Philippe Couillard, premier ministre du Québec.

L'austérité, une catastrophe pour l'Outaouais

Au cours des derniers mois, pas une semaine ne passe sans que le gouvernement libéral annonce de nouvelles compressions ou de nouvelles hausses de tarifs. Après maintes promesses que les compressions ne toucheraient que la bureaucratie et serviraient à améliorer les services, l'équipe Couillard force les administrations des écoles, des hôpitaux, des municipalités et des organismes communautaires à réduire des services importants et essentiels pour la population.
Comme sous d'autres gouvernements, libéraux comme péquistes, les femmes, les personnes vulnérables et les plus démunis feront les frais de l'austérité budgétaire.
Un exemple frappant de la logique absurde de l'austérité est le récent débat sur le budget de la Ville de Gatineau. Le conseil municipal, faisant face à une réduction imprévue et injustifiée de son budget, a été pris dans un faux dilemme entre l'entretien des infrastructures existantes et les investissements dans des projets d'avenir. Le cégep de l'Outaouais et l'UQO devront aussi choisir quels programmes couper plutôt que d'en créer de nouveaux. Même le projet de faculté de médecine, qui faisait pourtant consensus lors de la récente campagne électorale, est pris dans ce climat d'incertitude.
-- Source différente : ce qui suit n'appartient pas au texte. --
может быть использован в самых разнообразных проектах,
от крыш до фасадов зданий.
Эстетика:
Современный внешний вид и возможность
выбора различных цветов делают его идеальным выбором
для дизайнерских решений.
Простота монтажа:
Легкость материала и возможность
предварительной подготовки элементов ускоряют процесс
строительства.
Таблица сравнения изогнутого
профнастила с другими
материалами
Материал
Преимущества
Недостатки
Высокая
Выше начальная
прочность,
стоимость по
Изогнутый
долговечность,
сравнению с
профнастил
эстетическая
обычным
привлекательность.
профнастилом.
Pourtant, il y a des solutions pour éviter inégalités, injustices et détresse.
Ainsi, la Coalition opposée à la tarification et à la privatisation propose des solutions pour dégager une marge de manoeuvre de 10 milliards$ et sortir de la logique pernicieuse de l'austérité (www.nonauxhausses.org). D'abord, simplement imposer les entreprises au même niveau que le plus bas taux des particuliers (15%) permettrait de dégager 1,2 milliard$. Puis, rétablir la taxe sur le capital des institutions financières (banques, compagnies d'assurance,etc.) ajouterait 600 millions$ aux coffres de l'État. Et cesser de payer plus cher qu'ailleurs nos médicaments nous ferait économiser au moins 1 milliard$.
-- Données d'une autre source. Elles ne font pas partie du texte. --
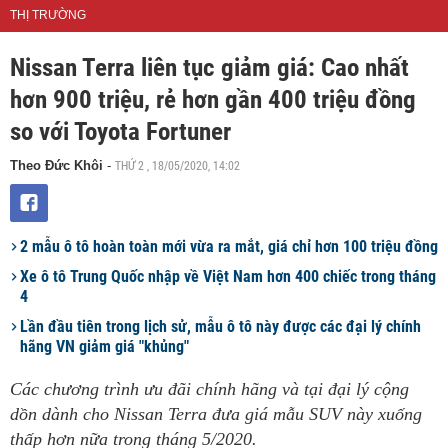
THỊ TRƯỜNG
Nissan Terra liên tục giảm giá: Cao nhất
hơn 900 triệu, rẻ hơn gần 400 triệu đồng
so với Toyota Fortuner
THỨ 2 , 18/05/2020, 14:02
Theo Đức Khôi
-
2 mẫu ô tô hoàn toàn mới vừa ra mắt, giá chỉ hơn 100 triệu đồng
Xe ô tô Trung Quốc nhập về Việt Nam hơn 400 chiếc trong tháng
4
Lần đầu tiên trong lịch sử, mẫu ô tô này được các đại lý chính
hãng VN giảm giá "khủng"
Các chương trình ưu đãi chính hãng và tại đại lý cộng
dồn dành cho Nissan Terra đưa giá mẫu SUV này xuống
thấp hơn nữa trong tháng 5/2020.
Toutes les compressions budgétaires libérales empêchent l'Outaouais de rattraper le reste du Québec, notamment en santé et en éducation.
En fait, elles servent à maintenir les privilèges des grandes entreprises financières, pharmaceutiques, minières et autres qui dominent l'économie québécoise. Ce sont des politiques au service des riches et des puissants, du 1% de la population au détriment du 99% de la population, incluant la classe moyenne.